[WORK TO COMPLETE]: Would you retype the lines from the one that holds "τελειώνει εδώ η" to the final line of the entries below, both ends included and exactly as written, but without pictures?

[DATA FOR THIS TASK]:
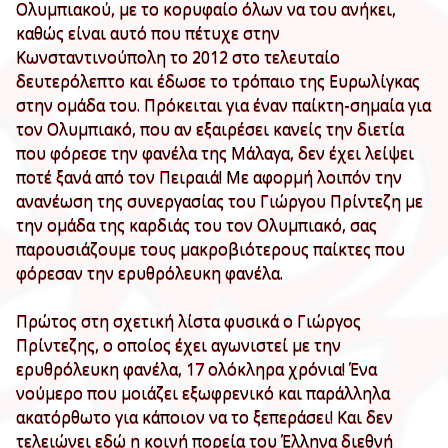
Ολυμπιακού, με το κορυφαίο όλων να του ανήκει,
καθώς είναι αυτό που πέτυχε στην
Κωνσταντινούπολη το 2012 στο τελευταίο
δευτερόλεπτο και έδωσε το τρόπαιο της Ευρωλίγκας
στην ομάδα του. Πρόκειται για έναν παίκτη-σημαία για
τον Ολυμπιακό, που αν εξαιρέσει κανείς την διετία
που φόρεσε την φανέλα της Μάλαγα, δεν έχει λείψει
ποτέ ξανά από τον Πειραιά! Με αφορμή λοιπόν την
ανανέωση της συνεργασίας του Γιώργου Πρίντεζη με
την ομάδα της καρδιάς του τον Ολυμπιακό, σας
παρουσιάζουμε τους μακροβιότερους παίκτες που
φόρεσαν την ερυθρόλευκη φανέλα.
Πρώτος στη σχετική λίστα φυσικά ο Γιώργος
Πρίντεζης, ο οποίος έχει αγωνιστεί με την
ερυθρόλευκη φανέλα, 17 ολόκληρα χρόνια! Ένα
νούμερο που μοιάζει εξωφρενικό και παράλληλα
ακατόρθωτο για κάποιον να το ξεπεράσει! Και δεν
τελειώνει εδώ η κοινή πορεία του Έλληνα διεθνή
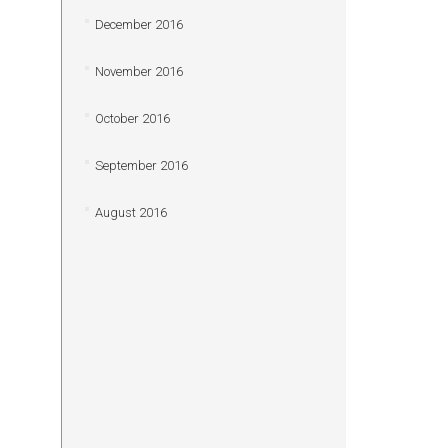
December 2016
November 2016
October 2016
September 2016
August 2016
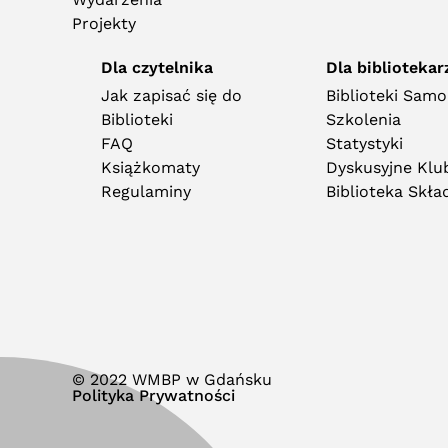
Projekty
Dla czytelnika
Dla bibliotekar
Jak zapisać się do
Biblioteki Sam
Biblioteki
Szkolenia
FAQ
Statystyki
Książkomaty
Dyskusyjne Klub
Regulaminy
Biblioteka Skł
© 2022 WMBP w Gdańsku
Polityka Prywatności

[RESPONSE]:
τελειώνει εδώ η κοινή πορεία του Έλληνα διεθνή
December 2016
November 2016
October 2016
September 2016
August 2016
Projekty
Dla czytelnika
Dla bibliotekar
Jak zapisać się do
Biblioteki Sam
Biblioteki
Szkolenia
FAQ
Statystyki
Książkomaty
Dyskusyjne Klub
Regulaminy
Biblioteka Skł
© 2022 WMBP w Gdańsku
Polityka Prywatności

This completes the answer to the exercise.